Required action 1 - According to the text on foreign buyers and home prices in Vancouver and Toronto, why did the CMHC find it hard to call foreign investment a major cause of rising prices? Answer in one to three sentences.
Required action 2 - Continue the text on foreign buyers and home prices in Vancouver and Toronto from its final sentence.

Exercise text -
--- --- ---
There’s also evidence to suggest that the foreign buyers’ tax and other measures helped to clamp down on speculation in Vancouver.
Data provided to Global News by TransUnion in June 2017, showed average new mortgage balances dropping in Vancouver, even as they grew nationally.
Matt Fabian, TransUnion’s director of research and analysis, told Global News at the time that policy changes like the foreign buyers’ taxes and new stress tests for mortgages had helped to stop speculation in Vancouver.
“I think the people that were speculating on real estate seem to have stopped, and that contributed to some of the drop,” he said.
In an email, CMHC said 2016 represented the endpoint for its data because that was all it had when its research began.
The corporation added, “This report is only a beginning and there will be opportunities to study trends in the post-2016 period in future work.
“Evidence suggests that foreign buyers have an impact on housing demand and prices, but other factors were found to be more important.”
In its report, the CMHC attributed 75 per cent of the increase that Vancouver home prices saw from 2010 to 2016 to “conventional economic factors” such as “higher disposable incomes, positive population growth and low mortgage rates.”
The corporation blamed those factors for 40 per cent of the price growth in Toronto.
And while the CMHC acknowledged to Global News that foreign buyers have an impact on housing, the corporation characterized it as a small one in its report.
In reaching this conclusion, the CMHC cited a Statistics Canada release looking at non-resident home ownership in Vancouver and Toronto.
That report, released in December 2017 (after the endpoint of the CMHC’s data), had many findings.
One of them was that non-residents owned 4.8 per cent of residential properties in Vancouver, and 3.4 per cent in Toronto.
The CMHC also said that non-resident ownership was more prevalent among condos (seven to eight per cent) than it was among single-detached homes (two to three per cent).
“Although we do not have historical data to correlate changes in foreign ownership with increases in housing prices, the prevalence of the stock of non-resident investment in condominium apartments makes it difficult to state that foreign investment is a major causal factor in driving prices higher, given that the prices of condominium apartments declined relative to single-detached homes,” the report said.
But different ownership levels emerged when you looked at factors such as municipality, housing type and the years in which homes were built.
--- --- ---
Dataset excerpts -
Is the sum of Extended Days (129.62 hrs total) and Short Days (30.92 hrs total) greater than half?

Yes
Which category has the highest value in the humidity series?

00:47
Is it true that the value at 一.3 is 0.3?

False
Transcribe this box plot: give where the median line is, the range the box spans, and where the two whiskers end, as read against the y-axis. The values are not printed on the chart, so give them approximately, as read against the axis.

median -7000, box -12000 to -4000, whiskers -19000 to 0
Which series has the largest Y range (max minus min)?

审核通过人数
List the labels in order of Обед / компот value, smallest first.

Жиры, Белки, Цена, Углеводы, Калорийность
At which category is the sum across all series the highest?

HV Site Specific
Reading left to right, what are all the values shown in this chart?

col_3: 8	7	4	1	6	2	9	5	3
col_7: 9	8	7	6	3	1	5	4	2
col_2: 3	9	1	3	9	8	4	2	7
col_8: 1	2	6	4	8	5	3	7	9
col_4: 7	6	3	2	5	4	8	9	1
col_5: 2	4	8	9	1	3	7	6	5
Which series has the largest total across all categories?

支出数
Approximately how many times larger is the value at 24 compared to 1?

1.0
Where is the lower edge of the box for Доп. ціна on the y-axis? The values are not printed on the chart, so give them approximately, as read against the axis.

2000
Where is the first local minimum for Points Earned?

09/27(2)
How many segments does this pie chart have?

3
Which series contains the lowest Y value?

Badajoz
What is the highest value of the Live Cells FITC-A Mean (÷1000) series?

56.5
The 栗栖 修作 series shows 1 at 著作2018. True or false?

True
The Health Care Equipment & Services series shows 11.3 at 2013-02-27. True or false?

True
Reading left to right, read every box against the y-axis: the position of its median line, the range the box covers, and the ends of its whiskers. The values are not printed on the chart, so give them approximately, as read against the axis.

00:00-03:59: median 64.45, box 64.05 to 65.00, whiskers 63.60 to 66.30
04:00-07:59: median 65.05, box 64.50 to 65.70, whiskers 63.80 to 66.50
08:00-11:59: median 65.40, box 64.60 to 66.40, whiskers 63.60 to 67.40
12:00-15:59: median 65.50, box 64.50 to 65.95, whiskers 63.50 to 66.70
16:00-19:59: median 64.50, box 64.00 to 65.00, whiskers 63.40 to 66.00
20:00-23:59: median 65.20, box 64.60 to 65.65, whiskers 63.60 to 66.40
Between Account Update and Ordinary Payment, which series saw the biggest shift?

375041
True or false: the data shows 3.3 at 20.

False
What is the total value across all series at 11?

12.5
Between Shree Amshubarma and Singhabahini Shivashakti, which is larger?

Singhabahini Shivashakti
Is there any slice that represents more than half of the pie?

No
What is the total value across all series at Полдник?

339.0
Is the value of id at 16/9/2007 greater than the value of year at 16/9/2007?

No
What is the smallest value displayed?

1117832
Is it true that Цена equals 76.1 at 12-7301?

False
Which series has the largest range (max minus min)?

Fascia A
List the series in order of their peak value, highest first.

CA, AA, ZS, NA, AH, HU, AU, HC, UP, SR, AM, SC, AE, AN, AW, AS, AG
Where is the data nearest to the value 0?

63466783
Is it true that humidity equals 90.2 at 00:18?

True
--- --- ---
Response box 1 - Non-resident investment was concentrated in condominium apartments (seven to eight per cent) rather than single-detached homes (two to three per cent). Yet condo prices declined relative to single-detached homes. Because of that, the CMHC said it was difficult to state that foreign investment was a major causal factor in driving prices higher.

Response box 2 -
Andy Yan, director of SFU’s City Program, found that non-residents owned as much as 19 per cent of condos in the City of Vancouver that were built from 2016 to 2017.
In an interview with Global News, Yan said there are two ways to look at housing markets.
“There’s the view from Ottawa and a view on the ground, and our views aren’t necessarily the same,” he said.
“This report itself just looks at the overall Metro Vancouver market, but it doesn’t look specifically within the respective municipalities of the region.”
Yan said the CMHC’s report represents a “beginning,” to “give us a more complete understanding of the housing market.
“But then, it also I think needs a deeper look in toward particular municipalities.”
In an email, CMHC said, “We acknowledge there are pockets within markets that have higher proportions of foreign buyers than others.
“Despite the relatively high proportion of foreign buyers you are pointing out in condos, the majority of the price pressure in both Toronto and Vancouver has come from single-family homes where the concentration of foreign ownership is lower, but where supply constraints are more acute,” it said.
The CMHC stressed that it doesn’t dispute that foreign buyers affect home prices.
“What we are saying is that the combination of demand from all sources (foreign and domestic), when paired with unresponsive supply, can lead to a much larger increase in house prices [in] markets where supply can expand more readily,” it said.
Once more, the CMHC said its own analysis suggests foreign ownership is low.
But it added, “This remains an important area of focus for CMHC and this is why we are working with different partners to gain more information on it.”